(Stored data)
Segment Open

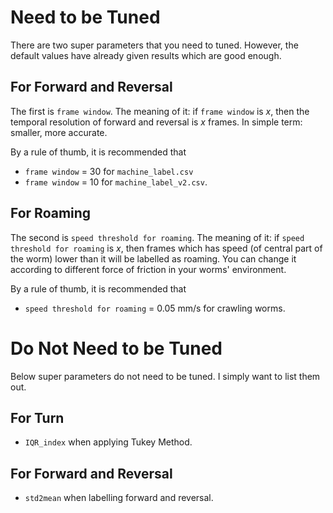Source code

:# Need to be Tuned

There are two super parameters that you need to tuned. However, the default values have already given results which are good enough.

## For Forward and Reversal

The first is `frame window`. The meaning of  it: if `frame window` is $x$, then the temporal resolution of forward and reversal is $x$ frames. In simple term: smaller, more accurate.

By a rule of thumb, it is recommended that

* `frame window` = 30 for `machine_label.csv`
* `frame window` = 10 for `machine_label_v2.csv`.

## For Roaming

The second is `speed threshold for roaming`. The meaning of  it: if `speed threshold for roaming` is $x$, then frames which has speed (of central part of the worm) lower than it will be labelled as roaming. You can change it according to different force of friction in your worms' environment.

By a rule of thumb, it is recommended that

* `speed threshold for roaming` = 0.05 mm/s for crawling worms.



# Do Not Need to be Tuned

Below super parameters do not need to be tuned. I simply want to list them out.

## For Turn

* `IQR_index` when applying Tukey Method.



## For Forward and Reversal

* `std2mean` when labelling forward and reversal.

Segment Closed

◆ **Exercise directions**
Could you print, exactly and with nothing else, the lines from the one containing "Below super parameters" through the last line of the records above?

◆ **Exercise answer**
Below super parameters do not need to be tuned. I simply want to list them out.

## For Turn

* `IQR_index` when applying Tukey Method.



## For Forward and Reversal

* `std2mean` when labelling forward and reversal.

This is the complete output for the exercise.